The significance of Montana Skills lies in what it reveals about an emerging layer of the Claude tooling economy. Since Anthropic introduced the skills framework for Claude Code, a cottage industry of curated skill packs has developed — including Jeff Allan's 66-skill full-stack developer collection and Pedro Sant'Anna's 22 academic and research-focused skills — reflecting growing demand for modular, shareable AI workflow infrastructure. Montana Skills occupies this same space, but its community-oriented, feedback-seeking launch signals a more collaborative model of development, where practitioners refine what "reusable" actually means across diverse real-world codebases. The team's explicit acknowledgment that Claude participated in distinguishing reusable patterns from one-off prompts is itself methodologically significant, suggesting a recursive design process in which the AI helps calibrate its own instructional scaffolding.

This development fits into a broader trend of AI capability extension through structured, persistent workflow definitions rather than ephemeral, session-bound prompting.
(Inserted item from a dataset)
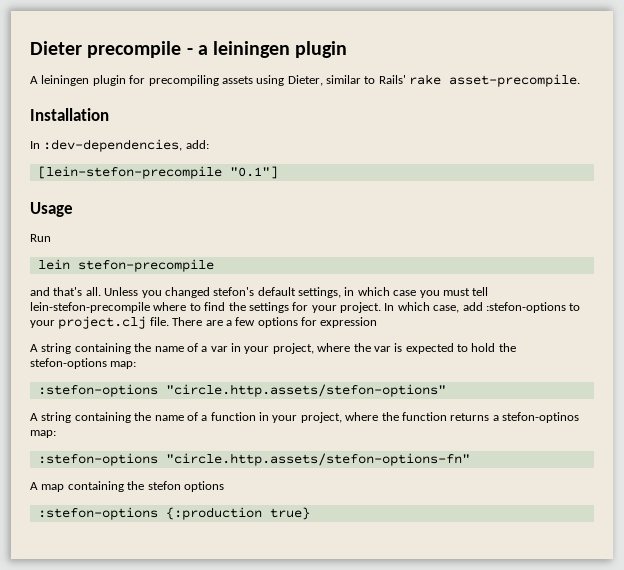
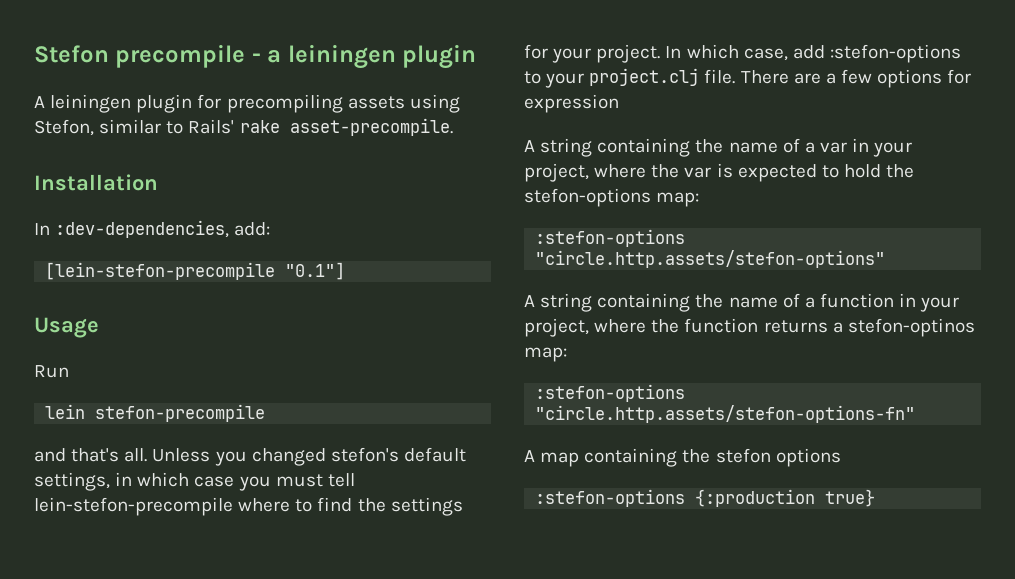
[30,41,82,55] Dieter -> [34,45,109,63] Stefon
[287,75,323,86] Dieter, -> [34,119,94,136] Stefon,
As Claude Code matures, the competitive differentiation between developers is increasingly shifting from raw prompting skill to the quality and depth of workflow infrastructure they build around the model. Skills packs like Montana Skills function as a form of institutional knowledge encoding — capturing expert judgment about how development tasks should be broken down, sequenced, and handed off. For Anthropic, the proliferation of community-built skill libraries represents both a validation of the skills architecture and a signal that further investment in discoverability, sharing mechanisms, and standardization of the `SKILL.md` format could yield compounding productivity gains across the developer ecosystem.

The Montana Skills launch also illustrates the increasing role of open feedback loops in AI tooling development. By releasing the pack freely and soliciting structured input on what feels useful, unnecessary, or missing, Montana Labs is treating the skills pack as a living artifact rather than a finished product — an approach well-suited to a tooling layer that must adapt to rapidly shifting model capabilities and developer practices. As Claude Code continues to evolve, community-driven projects that serve as both practical utilities and empirical feedback instruments may prove to be among the most durable contributions to the broader effort of making frontier AI models genuinely productive in professional software development contexts.